Step 2: This Is a Good Way to Demonstrate the CO2 Emissions Associated With Natural Gas
Natural Gas is fossil methane released from underground and compressed into pipelines and recompressed a couple of times along long pipeline crossing states or whole countries on its way from the gas field to your home.
Every couple hundred miles along the way, some gas is piped out into combustion turbines that burn it and use its mechanical energy to re-compress the rest of the gas in the pipeline to send it further on its way. This is called "shrinkage" and results in some CO2 emissions from the combusted gas in the turbines. At the same compressor station location, some leakage of fugitive methane from the compressor seals around the compressor shaft. The fugitive emissions of raw methane are called "leakage".
Step 3: The Spreadsheet Has the Calculations and References to Get the Weights Right.
It shows the calculations that find a Therm of natural gas (Methane or CH4)
A therm has 3.2 pounds of Carbon and 1.06 pounds of Hydrogen.
The 3.2 lbs of Carbon (C) is oxidized by 8.5 pounds of atmospheric oxygen (O2) to create 11.7 pounds of CO2.
The 5% shrinkage (Gas consumption to pressurize the remaining gas Amounts to .6 pounds of CO2 emissions.
The really big problem is leakage. Each 1% amount of leakage with a 100 year Global Warming Potential of 84 times its weight in CO2e amounts to an added 3.5 pounds of CO2e emissions. Since natural gas drilling, compression, storage and distribution systems are now being found to be pretty leaky, (>4% leakage) that amounts to more than half of the total CO2e emissions of a therm.
Attachments
Step 4: Measure Water Into the Bottles to Get the Right Weights.

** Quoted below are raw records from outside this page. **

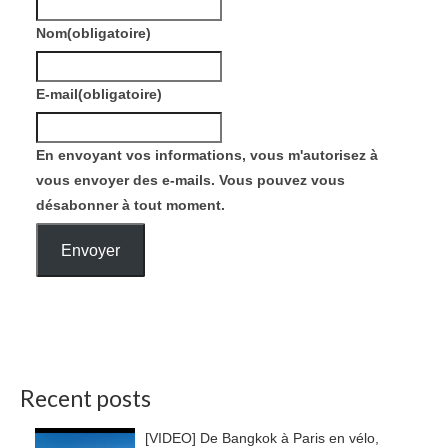
Nom
(obligatoire)
E-mail
(obligatoire)
En envoyant vos informations, vous m'autorisez à
vous envoyer des e-mails. Vous pouvez vous
désabonner à tout moment.
Envoyer
Recent posts
[VIDEO] De Bangkok à Paris en vélo,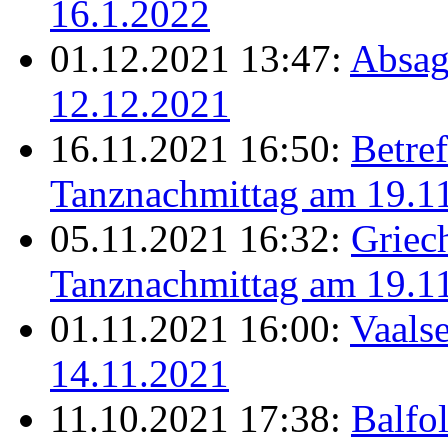
16.1.2022
01.12.2021 13:47:
Absag
12.12.2021
16.11.2021 16:50:
Betref
Tanznachmittag am 19.1
05.11.2021 16:32:
Griec
Tanznachmittag am 19.1
01.11.2021 16:00:
Vaalse
14.11.2021
11.10.2021 17:38:
Balfo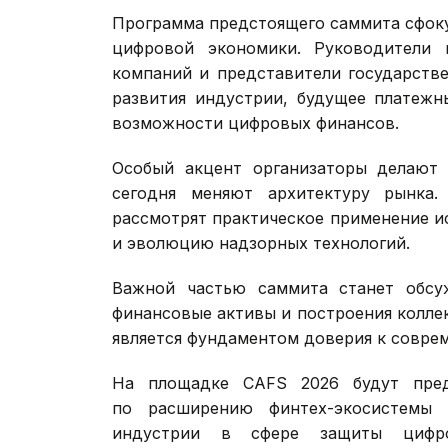
Программа предстоящего саммита сфок
цифровой экономики. Руководители 
компаний и представители государстве
развития индустрии, будущее платежн
возможности цифровых финансов.
Особый акцент организаторы делают 
сегодня меняют архитектуру рынка.
рассмотрят практическое применение и
и эволюцию надзорных технологий.
Важной частью саммита станет обсу
финансовые активы и построения колле
является фундаментом доверия к совре
На площадке CAFS 2026 будут пред
по расширению финтех-экосистемы 
индустрии в сфере защиты цифро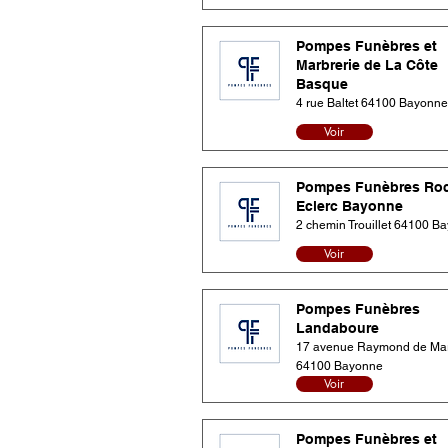
Pompes Funèbres et
Marbrerie de La Côte
Basque
4 rue Baltet 64100 Bayonne
Voir
Pompes Funèbres Ro
Eclerc Bayonne
2 chemin Trouillet 64100 B
Voir
Pompes Funèbres
Landaboure
17 avenue Raymond de Mar
64100 Bayonne
Voir
Pompes Funèbres et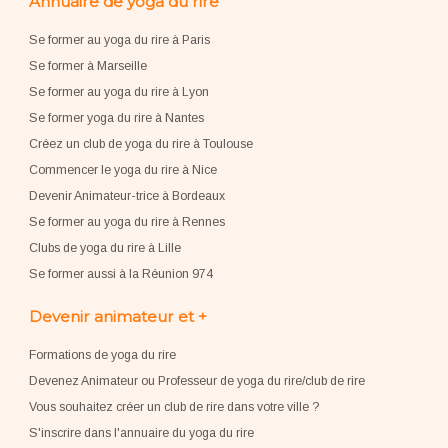
Annuaire de yoga du rire
Se former au yoga du rire à Paris
Se former à Marseille
Se former au yoga du rire à Lyon
Se former yoga du rire à Nantes
Créez un club de yoga du rire à Toulouse
Commencer le yoga du rire à Nice
Devenir Animateur-trice à Bordeaux
Se former au yoga du rire à Rennes
Clubs de yoga du rire à Lille
Se former aussi à la Réunion 974
Devenir animateur et +
Formations de yoga du rire
Devenez Animateur ou Professeur de yoga du rire/club de rire
Vous souhaitez créer un club de rire dans votre ville ?
S'inscrire dans l'annuaire du yoga du rire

3.2 pounds of Carbon (We dyed it yellow) see bottle to the right
8.5 pounds of O2 (We dyed it blue in 2 two-liter plastic bottles.)
1-2 pounds upstream emissions (we dyed it brownish) it included a little leakage weight. See bottle to the left.
Four 3.5 pound bottles with each representing 1 % methane leakage. This way we could discuss leakage reduction and remove one or two bottles at 1% leakage reduction, each. See clear bottles in the cloth bag.
The all in weight for a therm with 4% leakage amounted to a very provocative 28 pounds of CO2e.
Step 5: Recruit People to "learn by Lifting"
The weight bottles are all tied together. We have the "student" first lift the 3.2 pounds of carbon, then lift higher to pick up the 8.5 pounds of O2 making 11.7 pounds of tailpipe emissions. We then hand them the upstream shrinkage of 2 pounds. So far, so good.
Step 6: But Then We Have the Student Lift the Leakage...
We next ask them to lift higher to lift the bag with 4% leakage (4 times 3.5 pounds of CO2e = 14 pounds from leakage) for a total COe2 weight of 27 pounds CO2e per therm.
The little "e" in CO2e means it's an equivalent Global Warming Potential (GWP) weight for a mix of CO2 and some methane. Methane has an 84 GWP but it has a lower molecular weight of 16 (1 C @12 and 4 H @ 1 =16) compared to CO2's molecular wt of 44 (1 C @ 12 + 2 O @ 16 each)
When we combine the two factors, (84GWP * 16/44 = 30.5) we get 30.5 times the warming when we release methane rather than combusting it,
So 11.7 * 1%* 30.5 = 3.57 pounds per therm for each 1% of leakage.
With 4 % leakage, most of the equivalent CO2e is coming from leakage not combustion. (14 pounds CO2e for leakage and 11.7 lbs for combustion.)
The Students really get the weight of the issue. I think they will remember this for a long time.